The simplest subdivision scheme for smoothing polyhedra

Reviewer: Nickolas S. Sapidis

This short note deals with the smoothness of the surface produced when the following subdivision scheme is applied to a polyhedron: “connect every edge-midpoint to the four midpoints of the edges sharing a vertex and a face with the current edge.” Section 2 focuses on a regular mesh, defined to have the standard valence and number of edges. It is proven that, on a regular mesh, midedge subdivision converges to a surface parameterized by shifts of the 4-direction box spline. Unfortunately, the authors choose to offer no details on this particular surface, which is not well known even among surfacing specialists. Section 3 establishes smoothness of the limit surface at extraordinary points, using properties of the local subdivision matrix that maps points surrounding the extraordinary point to layers of new points.

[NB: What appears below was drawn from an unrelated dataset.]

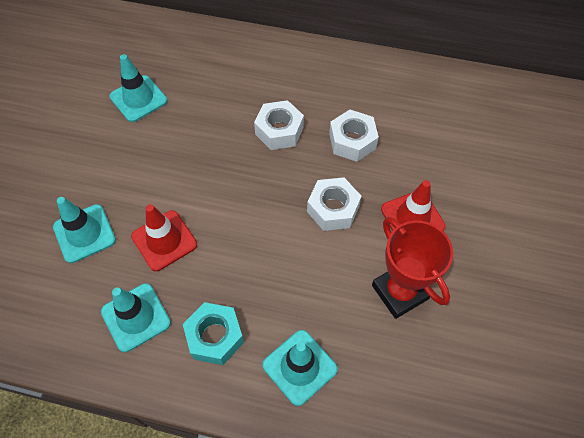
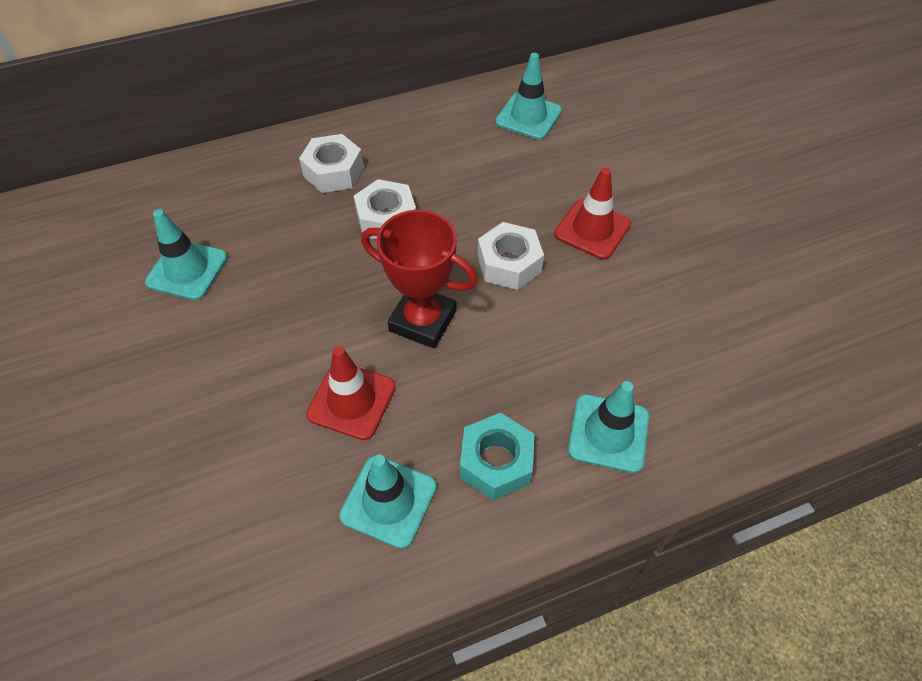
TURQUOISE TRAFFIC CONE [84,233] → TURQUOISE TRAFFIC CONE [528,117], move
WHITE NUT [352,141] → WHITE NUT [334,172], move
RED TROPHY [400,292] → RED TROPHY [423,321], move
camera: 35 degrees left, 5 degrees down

Indeed, the eigenanalysis of this matrix is satisfactorily detailed along with a proof of the main result: “the characteristic map is regular and injective.” A convergence analysis is presented in section 4, where a modified subdivision mask is discussed that preserves important properties and, at the same time, significantly improves convergence. Finally, examples demonstrating the advantages of the proposed subdivision technique are presented. I wish the authors had presented more details on the principal mathematical tools used here to further the usefulness of this short paper.